The Congress Report titled ‘Navy Force Structure and Shipbuilding Plans: Background and Issues for Congress’ in its findings the context of Section 121 of NDAA, 2019 makes points that have implications as far as China is concerned. The findings indicate that the U.S Navy is operating at maximum capacity, which means longer deployment and less maintenance, and the aircraft carrier force structure is diminishing. What is more worrying is that while the NSS has changed its Asia-Pacific to its Indo-Pacific strategy and renamed the Pacific Command (PACOM) to US Indo-Pacific Command, the US Navy has not been able to maintain an aircraft carrier strike group despite the requirement to have one. The same is the situation with the USCENTCOM (Central Command).11

Dispersed Lethality

The U.S Navy in order to cope up with these shortcomings is looking towards new technology, and a new strategy has been devised to deal with these shortcomings and is called ‘dispersed lethality.’ The strategy focuses on newly acquired technologically advanced weapons along with sensors that increase offensive reach.12 In layman’s terms ‘dispersed lethality’, is a coordinated attack of multiple platforms from multiple directions on multiple targets. The new direction taken by the U.S Navy may not take into consideration that technology is a game of cat and mouse. If the U.S. makes a supersonic missile (Mach 4), one can expect the Russians and the Chinese to come up with technology to deal with the threat. Dispersed lethality is an operational concept which gives surface forces priority over carrier groups and balances reductions as envisaged in the NNN under the National Defense Strategy. Aircraft carrier strike groups which have always been at the forefront of power projection, cannot be substituted with Surface Action Groups without freeing up ships protecting the Aircraft carrier. The strategy needs to be reworked according to the experts. While the U.S Navy has a technological advantage, it cannot be the only basis to get over the depleting fleet problem. Dispersed Lethality needs additional force, which means more ships.

If the U.S Navy is serious about dispersed lethality it would mean pulling out the aircraft carriers to make way for Surface Action groups in the first island chains.13 The dilemma regarding the strategy would remain. The current state of the U.S navy’s fleet raises the question of US standing its ground in the Indo-Pacific region and sustain its commitments to its defence partners and formal allies in the face of growing Chinese transgressions in the South China Sea.


The challenges faced by the U.S Navy might be the reason why Quad has been reactivated after lying dormant for over a decade. The Quad some believe, would together counter the rising Chinese challenge to the rule-based order in the Indo- Pacific. An important question, however, is whether the U.S can hold up its part of the security commitments it has made in the region given its depleting naval forces. The U.S would like the Quad to be active in order to ensure that the navies of Japan, India and Australia bridge the gap. But the Quad is far from being an alliance, and is yet to develop into a strong cooperative forum.

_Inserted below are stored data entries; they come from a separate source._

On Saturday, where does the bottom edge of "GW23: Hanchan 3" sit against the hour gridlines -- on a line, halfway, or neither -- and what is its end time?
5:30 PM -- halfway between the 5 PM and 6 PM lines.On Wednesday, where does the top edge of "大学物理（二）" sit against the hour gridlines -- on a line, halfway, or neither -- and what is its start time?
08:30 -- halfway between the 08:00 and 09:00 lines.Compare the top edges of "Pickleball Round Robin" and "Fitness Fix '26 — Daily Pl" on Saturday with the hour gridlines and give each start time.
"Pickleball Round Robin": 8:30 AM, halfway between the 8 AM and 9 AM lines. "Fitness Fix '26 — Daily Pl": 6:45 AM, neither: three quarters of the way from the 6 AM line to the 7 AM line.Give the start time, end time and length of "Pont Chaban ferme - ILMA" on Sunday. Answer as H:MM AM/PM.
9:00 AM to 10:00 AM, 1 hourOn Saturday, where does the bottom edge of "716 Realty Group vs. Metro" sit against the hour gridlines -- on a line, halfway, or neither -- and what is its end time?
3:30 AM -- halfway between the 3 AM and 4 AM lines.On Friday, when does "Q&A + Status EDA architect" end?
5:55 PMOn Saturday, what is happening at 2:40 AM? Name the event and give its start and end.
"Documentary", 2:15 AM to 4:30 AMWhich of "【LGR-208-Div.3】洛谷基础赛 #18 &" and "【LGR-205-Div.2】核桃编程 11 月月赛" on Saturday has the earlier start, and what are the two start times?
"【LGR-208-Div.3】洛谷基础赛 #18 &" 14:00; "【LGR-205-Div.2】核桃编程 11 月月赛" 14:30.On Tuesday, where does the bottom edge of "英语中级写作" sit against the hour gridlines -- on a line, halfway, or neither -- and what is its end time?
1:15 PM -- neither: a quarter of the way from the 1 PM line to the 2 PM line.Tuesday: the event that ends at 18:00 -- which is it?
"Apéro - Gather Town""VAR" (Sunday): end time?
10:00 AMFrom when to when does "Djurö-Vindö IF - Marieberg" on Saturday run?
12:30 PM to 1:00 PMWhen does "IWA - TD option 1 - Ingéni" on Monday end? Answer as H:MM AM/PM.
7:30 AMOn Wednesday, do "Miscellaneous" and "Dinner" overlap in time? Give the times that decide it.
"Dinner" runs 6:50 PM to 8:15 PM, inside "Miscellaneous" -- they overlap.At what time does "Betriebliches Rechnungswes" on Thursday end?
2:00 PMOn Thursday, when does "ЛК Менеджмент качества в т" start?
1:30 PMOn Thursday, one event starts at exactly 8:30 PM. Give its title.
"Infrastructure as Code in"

On Quad, analysts have two distinct theories about the 4-nation security dialogue. The optimistic perspective about the prospects of Quad, on the ground that it would help countries involved to make China more restrained and reasonable. The skeptical view is of Quad’s demise, if it takes shape as a new military alliance. For one, India may not be ready for such a collective alliance as of now. India is also the only member to share a long and disputed land boundary with China, and has never had any foreign military presence. Washington, however may to consider inter-operability between the Indian, Australian and the Japanese navies. However, the recent meeting of the Foreign Ministers of the four nations bodes well for the group’s growing importance.